MANILA - The Philippine Air Force (PAF) is acquiring three modern flight simulators for P246.4 million to help pilots operate efficiently the soon-to-be-delivered T-50 fighter jets from South Korea.
The Department of National Defense (DND) said it is bidding out the project designed to enhance the operational capability of the PAF.
“This will allow pilots an almost full sensory experience that can aid improving flight instruction, enhancing proficiency, minimizing risks associated with emergency procedures training, reducing accidents, filling up downtimes, and saving on aircraft operational and maintenance costs,” Defense Undersecretary Efren Fernandez, chair of the Bids and Award Committee for the project, said.
“The DND and the Armed Forces of the Philippines now invite bids from eligible bidders for the Full Motion Flight Simulator Acquisition Project. Delivery of the goods is required within a period of 600 calendar days from the opening of the Letter of Credit (LC),” Fernandez said.

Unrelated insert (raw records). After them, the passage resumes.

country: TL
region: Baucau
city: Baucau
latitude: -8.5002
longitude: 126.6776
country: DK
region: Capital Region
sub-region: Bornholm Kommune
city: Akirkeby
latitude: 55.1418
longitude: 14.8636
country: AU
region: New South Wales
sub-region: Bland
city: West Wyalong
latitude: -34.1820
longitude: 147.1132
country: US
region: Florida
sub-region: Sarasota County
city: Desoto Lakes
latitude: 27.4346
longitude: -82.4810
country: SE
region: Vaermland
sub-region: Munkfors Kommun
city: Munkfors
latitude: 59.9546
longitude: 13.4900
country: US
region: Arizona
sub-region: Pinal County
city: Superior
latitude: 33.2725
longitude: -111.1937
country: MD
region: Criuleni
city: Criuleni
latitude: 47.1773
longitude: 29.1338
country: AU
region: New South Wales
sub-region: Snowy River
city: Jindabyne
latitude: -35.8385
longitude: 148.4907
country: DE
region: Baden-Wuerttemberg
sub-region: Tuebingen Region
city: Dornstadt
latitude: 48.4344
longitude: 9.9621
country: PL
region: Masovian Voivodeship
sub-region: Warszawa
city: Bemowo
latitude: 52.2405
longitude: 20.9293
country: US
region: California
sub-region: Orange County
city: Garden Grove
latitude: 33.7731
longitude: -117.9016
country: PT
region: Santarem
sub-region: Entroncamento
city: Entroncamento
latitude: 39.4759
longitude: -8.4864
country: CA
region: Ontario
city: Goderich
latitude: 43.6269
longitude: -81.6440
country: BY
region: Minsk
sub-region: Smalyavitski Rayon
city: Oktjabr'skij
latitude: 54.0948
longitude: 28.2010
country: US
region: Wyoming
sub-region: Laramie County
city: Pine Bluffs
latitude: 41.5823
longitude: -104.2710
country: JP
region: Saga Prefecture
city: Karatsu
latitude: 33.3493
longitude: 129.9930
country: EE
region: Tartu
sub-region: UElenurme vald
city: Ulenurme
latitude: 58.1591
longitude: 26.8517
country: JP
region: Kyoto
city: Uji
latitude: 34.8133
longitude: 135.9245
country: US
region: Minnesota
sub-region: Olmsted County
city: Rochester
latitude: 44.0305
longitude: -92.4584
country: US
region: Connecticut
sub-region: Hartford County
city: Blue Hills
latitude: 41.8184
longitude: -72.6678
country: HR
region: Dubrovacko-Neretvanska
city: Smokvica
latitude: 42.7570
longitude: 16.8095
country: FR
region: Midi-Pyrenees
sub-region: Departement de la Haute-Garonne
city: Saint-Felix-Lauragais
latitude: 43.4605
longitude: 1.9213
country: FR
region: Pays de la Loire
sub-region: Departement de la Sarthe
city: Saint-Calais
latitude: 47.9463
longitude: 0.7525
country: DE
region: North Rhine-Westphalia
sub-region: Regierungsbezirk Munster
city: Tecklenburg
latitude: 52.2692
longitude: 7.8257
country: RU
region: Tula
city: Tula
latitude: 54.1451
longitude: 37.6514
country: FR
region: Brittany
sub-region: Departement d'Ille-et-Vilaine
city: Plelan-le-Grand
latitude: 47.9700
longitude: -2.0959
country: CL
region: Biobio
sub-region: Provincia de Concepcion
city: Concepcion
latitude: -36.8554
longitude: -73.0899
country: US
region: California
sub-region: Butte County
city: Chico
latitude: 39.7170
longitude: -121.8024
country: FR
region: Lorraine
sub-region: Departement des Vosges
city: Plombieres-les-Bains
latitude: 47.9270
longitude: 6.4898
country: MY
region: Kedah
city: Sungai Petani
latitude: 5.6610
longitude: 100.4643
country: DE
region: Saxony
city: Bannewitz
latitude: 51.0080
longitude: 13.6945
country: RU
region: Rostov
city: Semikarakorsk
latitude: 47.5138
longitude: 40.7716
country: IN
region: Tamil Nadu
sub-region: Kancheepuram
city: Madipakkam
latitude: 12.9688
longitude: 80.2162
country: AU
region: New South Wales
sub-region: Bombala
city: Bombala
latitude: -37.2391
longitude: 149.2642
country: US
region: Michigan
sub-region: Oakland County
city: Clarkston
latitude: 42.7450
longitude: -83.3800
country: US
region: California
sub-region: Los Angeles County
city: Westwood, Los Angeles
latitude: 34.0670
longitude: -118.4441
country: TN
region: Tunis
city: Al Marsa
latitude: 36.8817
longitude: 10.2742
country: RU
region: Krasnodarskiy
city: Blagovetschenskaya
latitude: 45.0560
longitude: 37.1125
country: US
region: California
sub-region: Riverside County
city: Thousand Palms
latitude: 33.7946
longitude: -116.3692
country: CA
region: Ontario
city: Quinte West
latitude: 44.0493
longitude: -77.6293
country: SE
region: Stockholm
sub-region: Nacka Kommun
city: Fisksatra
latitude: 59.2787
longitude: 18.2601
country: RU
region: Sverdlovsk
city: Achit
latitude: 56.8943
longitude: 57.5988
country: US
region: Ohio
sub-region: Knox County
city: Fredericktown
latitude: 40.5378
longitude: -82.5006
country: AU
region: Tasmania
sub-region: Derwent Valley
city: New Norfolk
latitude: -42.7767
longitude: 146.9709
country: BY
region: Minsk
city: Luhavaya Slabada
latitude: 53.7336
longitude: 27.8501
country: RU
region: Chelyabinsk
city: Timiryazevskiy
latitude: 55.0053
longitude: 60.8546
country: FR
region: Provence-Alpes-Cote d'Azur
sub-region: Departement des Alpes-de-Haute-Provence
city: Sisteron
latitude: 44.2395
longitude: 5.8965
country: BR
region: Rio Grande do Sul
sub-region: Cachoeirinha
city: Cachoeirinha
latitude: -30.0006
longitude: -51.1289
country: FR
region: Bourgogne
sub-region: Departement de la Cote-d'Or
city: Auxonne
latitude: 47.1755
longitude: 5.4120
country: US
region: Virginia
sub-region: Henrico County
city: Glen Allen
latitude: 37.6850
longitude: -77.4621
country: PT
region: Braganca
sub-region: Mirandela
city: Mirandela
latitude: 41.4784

Sources said the government is set to acquire more fighter jets from other countries.
Prior to the opening of the bid for the simulator project on Feb. 10, a pre-bid conference will be held on Jan. 27 at the DND BAC Conference Room at Camp Aguinaldo.
“The DND and the AFP reserves the right to accept or reject any bid, to annul the bidding process, and to reject all bids at any time prior to the contract award, without thereby incurring any liability to the affected bidder or bidders,” Fernandez said.
The defense department is also bidding out a P149-million contract for the construction of Air Force facilities in Tawi-Tawi and Palawan as part of the military’s upgrade of its maritime defense and rescue capabilities in the West Philippine Sea and Sulu Sea.
The DND has also signed an P888-million contract with Israeli defense contractor Elbit Systems Land and C41 for the acquisition of 28 armored infantry vehicles to boost the fighting capability of the 80,000-strong Philippine Army (PA).
Part of the project is retrofitting 24 of the army’s M113 armored personnel carriers with turrets from decommissioned Scorpion light reconnaissance tanks, transforming the M113s into fire support vehicles from merely “battle taxis.” Mounted on Scorpion’s turrets are 76mm cannon and 7.62mm machinegun.
The upgraded M113 fire support vehicle will also be equipped with a new fire control system and thermal imaging system.
Four of the M113s will have the capability of Infantry Fighting Vehicles (IFV) armed with 25mm automatic cannons. Six will be equipped with additional .50 caliber heavy machineguns.
The M113s will also get upgrades on their armor protection and amphibious capability.
The Israeli firm will throw in, for free, four M113 armored recovery and repair vehicles.
The Army expects to roll out the 28 combat vehicles by January 2015, said Defense Undersecretary Patrick Velez. At present, the Army is heavily dependent on 105mm and 155mm howitzers in providing fire support for troops battling Abu Sayyaf terrorists or communist rebels.